REQUIRED ACTION → Among the lines below, take the one holding "पीछे सरका-कर", the one holding "tượng trưng cho", and all lines between them. Set them down exactly.

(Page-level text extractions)
▬▬▬
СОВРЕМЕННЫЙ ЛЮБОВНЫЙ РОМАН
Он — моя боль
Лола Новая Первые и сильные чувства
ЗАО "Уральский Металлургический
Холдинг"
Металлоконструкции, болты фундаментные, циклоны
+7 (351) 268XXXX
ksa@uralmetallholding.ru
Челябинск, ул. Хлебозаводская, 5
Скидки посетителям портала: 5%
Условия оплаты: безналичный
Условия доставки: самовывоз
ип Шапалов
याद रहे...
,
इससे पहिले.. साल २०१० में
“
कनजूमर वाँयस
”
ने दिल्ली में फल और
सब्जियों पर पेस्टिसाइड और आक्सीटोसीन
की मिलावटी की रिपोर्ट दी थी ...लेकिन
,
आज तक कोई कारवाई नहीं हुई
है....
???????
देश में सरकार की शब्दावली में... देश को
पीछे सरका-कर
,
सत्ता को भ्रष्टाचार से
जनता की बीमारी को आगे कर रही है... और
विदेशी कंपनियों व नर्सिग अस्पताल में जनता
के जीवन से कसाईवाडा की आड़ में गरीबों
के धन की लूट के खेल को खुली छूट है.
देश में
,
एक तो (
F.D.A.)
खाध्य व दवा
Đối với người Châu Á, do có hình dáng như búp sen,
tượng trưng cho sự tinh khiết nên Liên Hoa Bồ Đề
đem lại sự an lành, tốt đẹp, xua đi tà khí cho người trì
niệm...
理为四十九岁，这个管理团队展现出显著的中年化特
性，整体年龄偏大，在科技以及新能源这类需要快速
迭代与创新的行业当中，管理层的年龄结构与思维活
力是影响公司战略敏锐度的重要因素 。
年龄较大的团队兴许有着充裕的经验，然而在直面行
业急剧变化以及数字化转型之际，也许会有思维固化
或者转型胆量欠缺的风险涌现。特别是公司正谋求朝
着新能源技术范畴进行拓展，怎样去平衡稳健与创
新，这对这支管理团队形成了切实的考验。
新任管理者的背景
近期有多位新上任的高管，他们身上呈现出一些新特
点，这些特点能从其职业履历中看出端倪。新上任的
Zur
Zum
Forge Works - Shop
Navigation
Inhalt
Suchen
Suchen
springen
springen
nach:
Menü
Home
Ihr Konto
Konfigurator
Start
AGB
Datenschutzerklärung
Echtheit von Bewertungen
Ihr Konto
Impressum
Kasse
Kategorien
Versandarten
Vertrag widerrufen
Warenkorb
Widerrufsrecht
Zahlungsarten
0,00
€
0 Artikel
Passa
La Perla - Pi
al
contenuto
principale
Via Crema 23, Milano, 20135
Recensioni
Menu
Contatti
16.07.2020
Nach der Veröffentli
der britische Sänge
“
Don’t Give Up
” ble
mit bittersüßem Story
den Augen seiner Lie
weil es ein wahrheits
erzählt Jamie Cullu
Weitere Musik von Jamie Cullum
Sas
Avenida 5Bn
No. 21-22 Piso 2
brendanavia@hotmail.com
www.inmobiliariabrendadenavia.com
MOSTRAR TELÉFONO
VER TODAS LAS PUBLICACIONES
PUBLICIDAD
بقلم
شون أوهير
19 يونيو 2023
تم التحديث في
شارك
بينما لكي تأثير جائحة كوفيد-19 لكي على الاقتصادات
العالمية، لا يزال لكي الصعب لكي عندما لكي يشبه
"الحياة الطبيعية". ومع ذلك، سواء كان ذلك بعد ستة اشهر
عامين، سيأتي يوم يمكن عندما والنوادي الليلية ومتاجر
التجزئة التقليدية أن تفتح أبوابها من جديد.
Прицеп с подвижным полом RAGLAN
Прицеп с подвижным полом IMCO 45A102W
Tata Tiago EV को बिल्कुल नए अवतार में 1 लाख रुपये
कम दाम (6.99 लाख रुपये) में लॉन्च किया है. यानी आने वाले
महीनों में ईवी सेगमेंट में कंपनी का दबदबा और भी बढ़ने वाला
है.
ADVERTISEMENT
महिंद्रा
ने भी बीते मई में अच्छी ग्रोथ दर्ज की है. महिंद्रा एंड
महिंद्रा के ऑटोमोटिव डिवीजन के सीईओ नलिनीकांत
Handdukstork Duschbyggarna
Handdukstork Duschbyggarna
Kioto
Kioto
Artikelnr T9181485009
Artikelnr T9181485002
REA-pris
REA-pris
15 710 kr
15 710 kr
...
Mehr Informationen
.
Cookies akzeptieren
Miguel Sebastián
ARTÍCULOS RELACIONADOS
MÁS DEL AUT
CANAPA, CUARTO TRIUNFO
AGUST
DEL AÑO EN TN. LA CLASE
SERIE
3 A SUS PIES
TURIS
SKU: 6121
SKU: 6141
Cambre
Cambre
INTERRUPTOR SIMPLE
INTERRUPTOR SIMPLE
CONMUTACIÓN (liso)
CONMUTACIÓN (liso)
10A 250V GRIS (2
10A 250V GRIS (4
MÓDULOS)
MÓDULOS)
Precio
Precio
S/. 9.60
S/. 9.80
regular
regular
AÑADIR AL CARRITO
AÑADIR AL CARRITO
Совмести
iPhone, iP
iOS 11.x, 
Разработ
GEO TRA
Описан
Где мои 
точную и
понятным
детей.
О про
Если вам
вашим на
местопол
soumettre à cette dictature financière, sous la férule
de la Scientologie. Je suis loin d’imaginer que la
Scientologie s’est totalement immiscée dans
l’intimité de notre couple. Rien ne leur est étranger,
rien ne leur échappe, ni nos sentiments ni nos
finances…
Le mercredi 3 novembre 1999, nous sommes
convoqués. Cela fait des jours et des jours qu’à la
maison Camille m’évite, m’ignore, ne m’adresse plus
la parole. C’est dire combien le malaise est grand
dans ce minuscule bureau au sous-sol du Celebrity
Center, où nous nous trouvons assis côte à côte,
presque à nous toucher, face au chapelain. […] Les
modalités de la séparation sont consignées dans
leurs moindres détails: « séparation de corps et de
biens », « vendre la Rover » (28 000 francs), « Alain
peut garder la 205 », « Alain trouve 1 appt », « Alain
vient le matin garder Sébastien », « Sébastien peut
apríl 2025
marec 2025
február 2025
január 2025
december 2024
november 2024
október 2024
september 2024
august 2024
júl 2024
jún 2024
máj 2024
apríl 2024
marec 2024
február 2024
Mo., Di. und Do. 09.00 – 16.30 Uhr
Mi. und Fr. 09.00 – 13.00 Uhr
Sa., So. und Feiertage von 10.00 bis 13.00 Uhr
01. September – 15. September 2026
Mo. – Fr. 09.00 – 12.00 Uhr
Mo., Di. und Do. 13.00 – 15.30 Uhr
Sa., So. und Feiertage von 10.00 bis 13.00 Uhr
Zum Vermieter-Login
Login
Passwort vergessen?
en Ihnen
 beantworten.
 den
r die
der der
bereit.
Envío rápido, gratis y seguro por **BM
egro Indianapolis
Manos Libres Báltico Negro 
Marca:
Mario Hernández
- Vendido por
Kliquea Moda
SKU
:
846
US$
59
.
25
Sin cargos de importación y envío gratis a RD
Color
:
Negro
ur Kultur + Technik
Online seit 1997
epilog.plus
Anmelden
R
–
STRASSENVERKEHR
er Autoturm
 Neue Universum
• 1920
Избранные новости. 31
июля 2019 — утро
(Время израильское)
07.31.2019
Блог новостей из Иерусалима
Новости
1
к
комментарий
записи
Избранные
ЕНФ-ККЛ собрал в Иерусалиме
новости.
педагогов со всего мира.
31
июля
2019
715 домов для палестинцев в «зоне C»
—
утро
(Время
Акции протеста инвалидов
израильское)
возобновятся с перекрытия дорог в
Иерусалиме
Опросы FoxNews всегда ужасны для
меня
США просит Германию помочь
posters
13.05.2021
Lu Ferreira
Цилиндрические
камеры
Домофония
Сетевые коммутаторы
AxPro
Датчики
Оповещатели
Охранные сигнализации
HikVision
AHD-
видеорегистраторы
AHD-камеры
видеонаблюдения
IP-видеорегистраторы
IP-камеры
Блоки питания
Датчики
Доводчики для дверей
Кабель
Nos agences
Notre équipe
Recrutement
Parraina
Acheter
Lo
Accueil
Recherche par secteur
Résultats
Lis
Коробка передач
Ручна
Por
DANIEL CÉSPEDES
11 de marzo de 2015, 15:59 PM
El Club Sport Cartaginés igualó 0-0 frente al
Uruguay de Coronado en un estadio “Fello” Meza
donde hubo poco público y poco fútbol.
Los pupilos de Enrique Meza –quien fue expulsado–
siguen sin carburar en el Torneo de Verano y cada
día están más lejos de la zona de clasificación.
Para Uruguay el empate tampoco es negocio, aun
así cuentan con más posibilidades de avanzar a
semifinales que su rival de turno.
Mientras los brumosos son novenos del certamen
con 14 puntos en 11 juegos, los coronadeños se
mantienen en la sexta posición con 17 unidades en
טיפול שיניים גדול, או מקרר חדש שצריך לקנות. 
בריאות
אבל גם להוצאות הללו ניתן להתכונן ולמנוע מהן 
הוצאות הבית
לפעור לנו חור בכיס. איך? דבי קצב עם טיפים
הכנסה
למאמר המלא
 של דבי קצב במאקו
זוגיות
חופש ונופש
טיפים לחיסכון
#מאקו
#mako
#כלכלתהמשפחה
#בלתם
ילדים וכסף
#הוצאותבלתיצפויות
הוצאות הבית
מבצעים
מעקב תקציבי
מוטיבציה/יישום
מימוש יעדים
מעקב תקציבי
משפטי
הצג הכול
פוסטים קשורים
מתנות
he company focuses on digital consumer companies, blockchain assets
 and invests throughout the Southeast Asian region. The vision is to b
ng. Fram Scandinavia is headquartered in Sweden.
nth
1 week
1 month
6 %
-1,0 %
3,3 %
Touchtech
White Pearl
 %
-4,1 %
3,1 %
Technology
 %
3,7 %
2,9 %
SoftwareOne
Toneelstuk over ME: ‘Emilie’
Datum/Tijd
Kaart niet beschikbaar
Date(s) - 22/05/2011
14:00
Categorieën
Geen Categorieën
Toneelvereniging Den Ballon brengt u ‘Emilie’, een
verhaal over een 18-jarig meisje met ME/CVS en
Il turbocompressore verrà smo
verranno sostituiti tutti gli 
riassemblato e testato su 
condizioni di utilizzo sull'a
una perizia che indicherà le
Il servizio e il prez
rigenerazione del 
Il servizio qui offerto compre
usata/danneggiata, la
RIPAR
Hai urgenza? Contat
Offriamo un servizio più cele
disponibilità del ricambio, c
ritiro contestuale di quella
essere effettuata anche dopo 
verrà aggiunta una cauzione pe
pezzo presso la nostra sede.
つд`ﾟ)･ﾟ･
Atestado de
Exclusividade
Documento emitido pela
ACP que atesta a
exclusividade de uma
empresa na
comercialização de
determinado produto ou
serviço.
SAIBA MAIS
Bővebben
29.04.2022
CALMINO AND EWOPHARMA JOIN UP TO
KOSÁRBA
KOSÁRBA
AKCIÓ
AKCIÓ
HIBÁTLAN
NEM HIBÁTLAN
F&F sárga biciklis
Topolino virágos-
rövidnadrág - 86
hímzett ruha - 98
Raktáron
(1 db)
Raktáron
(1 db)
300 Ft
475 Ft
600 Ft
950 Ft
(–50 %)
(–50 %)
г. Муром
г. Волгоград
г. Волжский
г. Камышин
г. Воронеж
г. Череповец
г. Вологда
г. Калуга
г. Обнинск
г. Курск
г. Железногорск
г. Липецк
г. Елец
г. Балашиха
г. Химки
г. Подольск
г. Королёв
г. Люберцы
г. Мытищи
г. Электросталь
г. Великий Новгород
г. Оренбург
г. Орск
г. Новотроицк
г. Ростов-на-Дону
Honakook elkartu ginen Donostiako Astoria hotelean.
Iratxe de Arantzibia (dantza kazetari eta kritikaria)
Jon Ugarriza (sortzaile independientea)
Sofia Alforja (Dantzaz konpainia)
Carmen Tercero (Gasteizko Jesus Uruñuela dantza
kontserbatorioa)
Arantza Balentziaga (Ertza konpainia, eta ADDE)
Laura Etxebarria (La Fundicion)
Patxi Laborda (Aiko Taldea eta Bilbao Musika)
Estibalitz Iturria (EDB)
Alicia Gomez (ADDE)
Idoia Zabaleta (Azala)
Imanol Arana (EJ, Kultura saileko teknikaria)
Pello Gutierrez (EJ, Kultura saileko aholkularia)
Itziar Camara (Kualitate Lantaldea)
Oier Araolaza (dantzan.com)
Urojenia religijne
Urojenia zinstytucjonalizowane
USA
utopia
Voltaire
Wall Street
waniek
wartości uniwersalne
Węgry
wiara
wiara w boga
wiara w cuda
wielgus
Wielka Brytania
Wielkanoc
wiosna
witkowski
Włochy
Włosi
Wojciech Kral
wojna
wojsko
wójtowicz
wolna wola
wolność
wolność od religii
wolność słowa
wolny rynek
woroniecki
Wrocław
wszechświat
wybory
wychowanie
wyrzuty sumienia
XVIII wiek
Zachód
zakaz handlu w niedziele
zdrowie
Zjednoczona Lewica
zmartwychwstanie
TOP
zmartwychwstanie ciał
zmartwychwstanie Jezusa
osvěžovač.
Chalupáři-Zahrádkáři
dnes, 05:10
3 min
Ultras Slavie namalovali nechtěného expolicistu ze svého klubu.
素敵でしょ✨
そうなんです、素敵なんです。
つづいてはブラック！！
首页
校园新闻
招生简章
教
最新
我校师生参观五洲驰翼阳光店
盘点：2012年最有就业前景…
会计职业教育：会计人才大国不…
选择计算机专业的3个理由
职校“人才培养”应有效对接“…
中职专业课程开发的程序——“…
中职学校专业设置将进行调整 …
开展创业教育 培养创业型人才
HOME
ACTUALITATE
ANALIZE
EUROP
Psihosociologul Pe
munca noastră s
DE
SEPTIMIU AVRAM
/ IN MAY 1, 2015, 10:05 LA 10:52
▬▬▬
ANSWER FOR THIS EXERCISE →
पीछे सरका-कर
,
सत्ता को भ्रष्टाचार से
जनता की बीमारी को आगे कर रही है... और
विदेशी कंपनियों व नर्सिग अस्पताल में जनता
के जीवन से कसाईवाडा की आड़ में गरीबों
के धन की लूट के खेल को खुली छूट है.
देश में
,
एक तो (
F.D.A.)
खाध्य व दवा
Đối với người Châu Á, do có hình dáng như búp sen,
tượng trưng cho sự tinh khiết nên Liên Hoa Bồ Đề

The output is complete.